Russell: Steve, I appreciate the intellectual honesty of your article and the strides you’ve made in bringing transparency to the appraisal process. You’ve been gracious enough to grant me this interview and I know you’re busy. So I’ll finish with one more question. In your last answer, you mentioned several important ramifications. Two of these issues, in particular, are politically charged; lending and valuation for tax purposes. Educating lenders that intangible assets can serve as collateral might resolve one of these issues. But what about taxes?
Steve: I appreciate the thought that went into the great questions you have asked – thanks. While I understand that some of the issues presented in the article may be inconsistent with what some folks believe, or want to believe, my intent was “pure” – I just wanted to get some clarity on the excess rent issue; what appraisers and other practitioners do with the information is something that they’ll have to decide for themselves. Property tax assessment is probably the most complex issue that I discussed (and perhaps the most “political”, to use your word).

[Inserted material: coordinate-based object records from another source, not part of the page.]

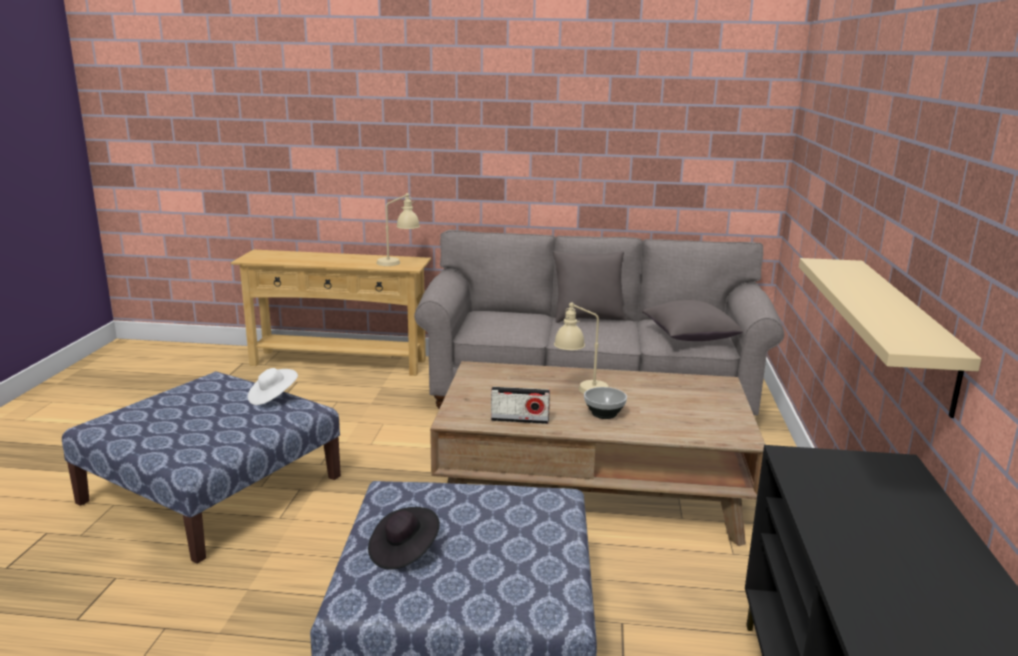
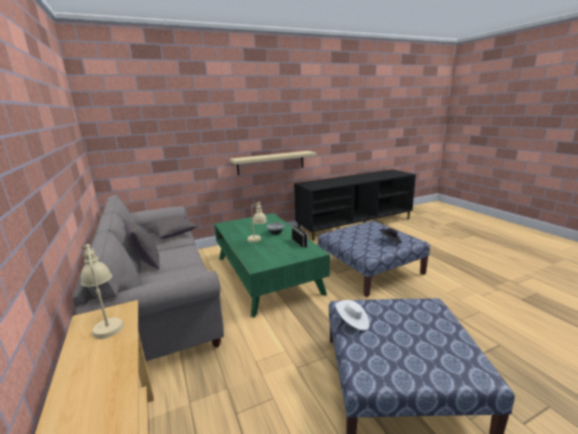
camera: 120 degrees left, 0 degrees up
brown coffee table [430,361,766,546] -> green coffee table [214,213,330,318]

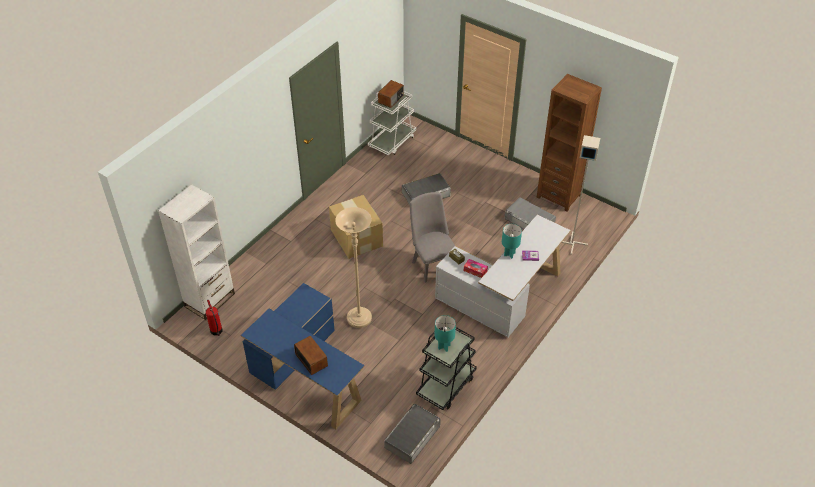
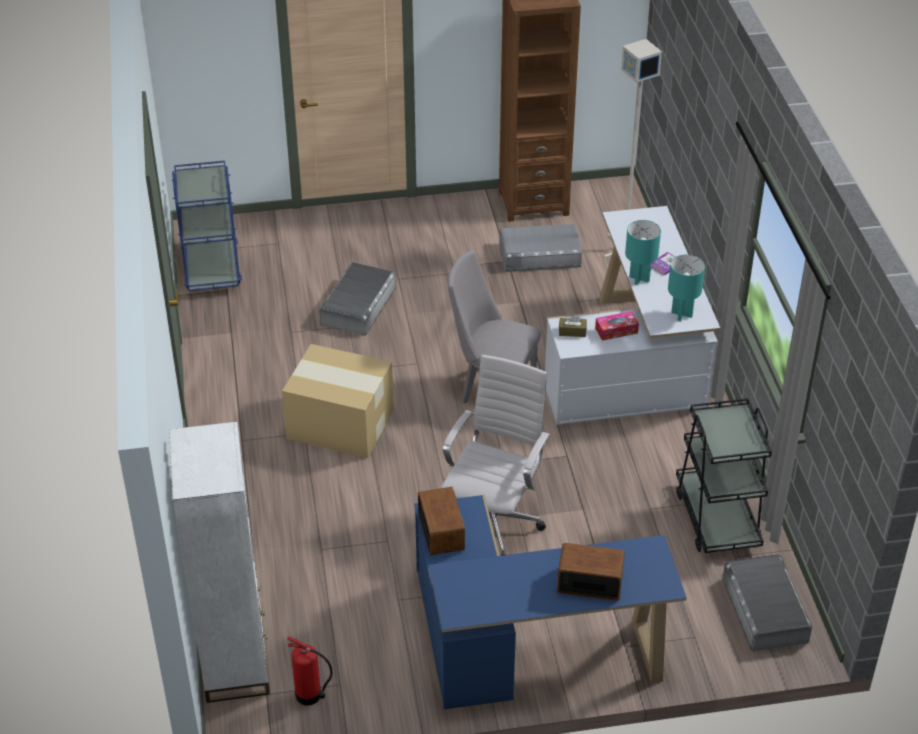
camera: 45 degrees left, 5 degrees down
beige floor lamp [335,207,372,328] -> white office chair [441,355,550,556]
white cart [368,91,416,155] -> blue cart [172,161,242,291]
radio [378,80,404,108] -> radio moved to [418,487,465,555]
turquoise table lamp [434,315,456,352] -> turquoise table lamp moved to [668,255,705,321]

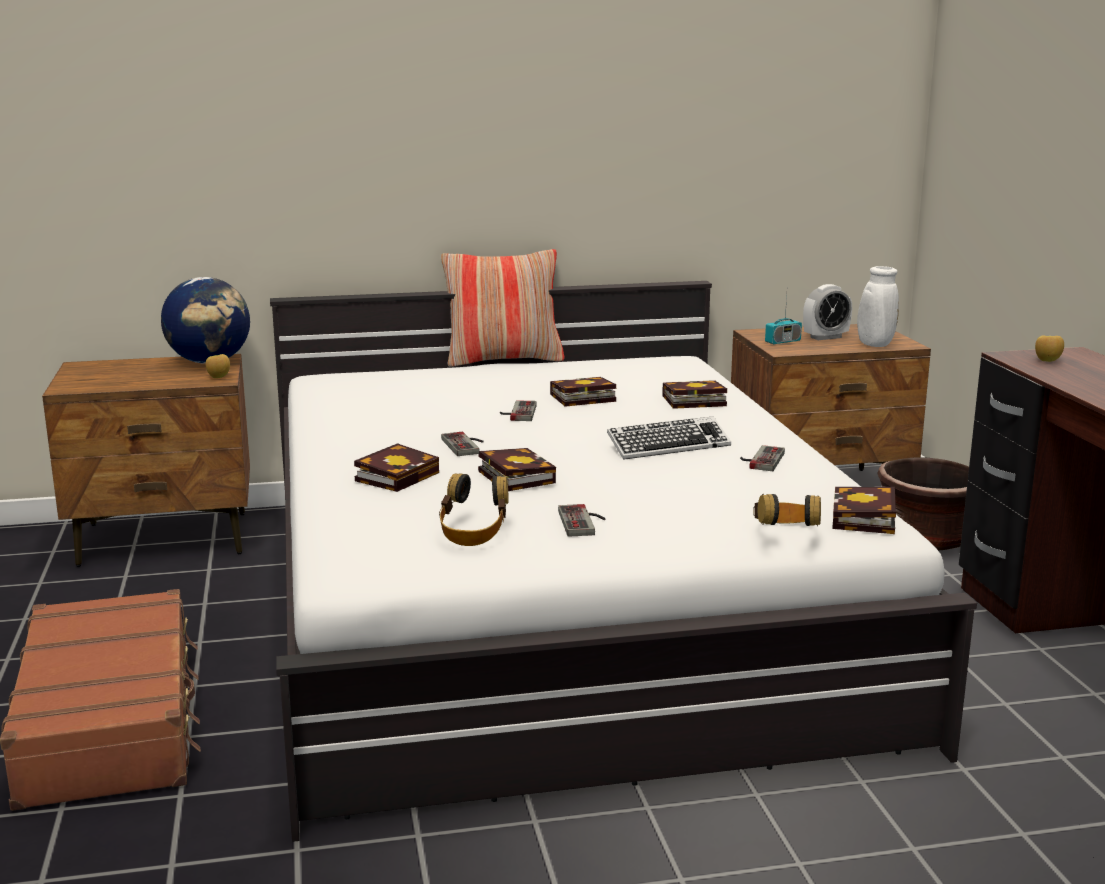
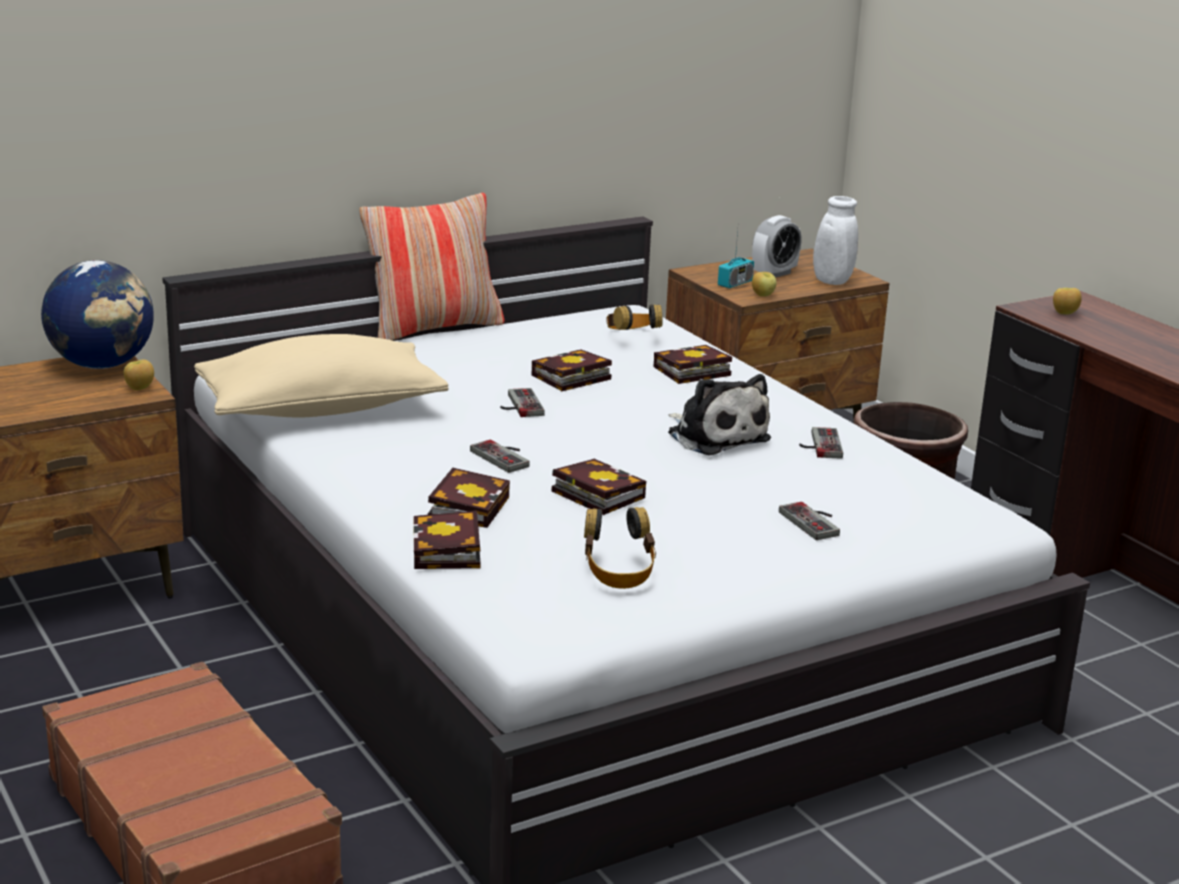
camera: 20 degrees left, 5 degrees up
game controller [558,504,606,537] -> game controller moved to [779,502,840,540]
keyboard [607,416,731,460] -> plush toy [668,374,771,456]
headphones [754,494,821,526] -> headphones moved to [606,304,663,330]
book [832,487,896,534] -> book moved to [413,511,481,569]
none -> beige pillow [194,334,449,418]
none -> apple [752,272,777,297]

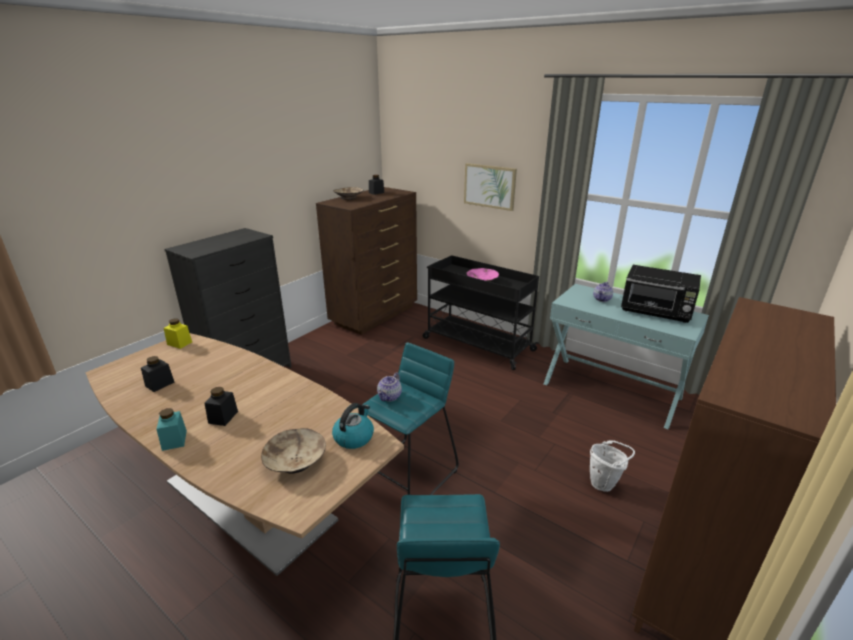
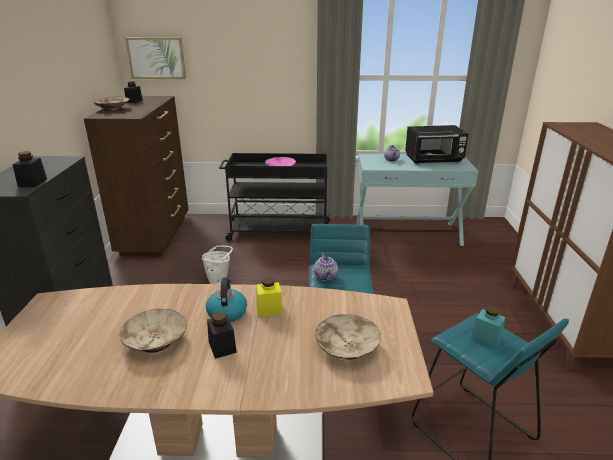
camera: 35 degrees left, 0 degrees up
black jar [141,356,175,392] -> black jar moved to [12,151,47,187]
turquoise jar [156,408,187,451] -> turquoise jar moved to [471,306,505,348]
yellow jar [164,318,192,349] -> yellow jar moved to [256,277,283,317]
kettle [332,403,374,449] -> kettle moved to [206,278,247,322]
picture [464,163,517,211] -> picture moved to [125,37,186,79]
white bucket [590,440,635,492] -> white bucket moved to [202,245,233,284]
none -> beige bowl [119,309,187,353]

Keep in mind, however, that the issue is complicated immensely because the United States uses over 50 different sets of property tax rules and regulations. Contrast this with the Federally Regulated secured lending arena, where there are centralized sets of rules and centralized oversight. In the property tax world, the states are free to impose virtually whatever rules and valuation processes they wish, so long as they meet the constitutional requirement of equal protection.
For this reason, I think it is unsurprising that the issues of valuing the fee simple vs. the leased fee and how to treat excess rent are dealt with very differently in the various states, and it explains why the case law reaches different findings. (Shameless plug – Leslie Sellers and I will be discussing some related issues at the 2016 AI Connect in a presentation titled “Property Rights are Evolving – or Are They?”) In the article, I intentionally searched for and presented property tax case law from various jurisdictions that reached different conclusions about what to do with lease income, whether market rent or excess rent.
However, it’s my opinion that the fact that assessors and courts in different jurisdictions do things in different ways and come to different conclusions speaks not to the nature of the underlying issue, but to the differences and interpretations of the rules and regulations that are applicable in the various states. While I have no quarrel with any given state that may decide to value property as if free of any lease at all or as subject to whatever lease is in place, that decision merely defines what should be appraised, but it surely doesn’t in and of itself redefine the nature of what’s being appraised.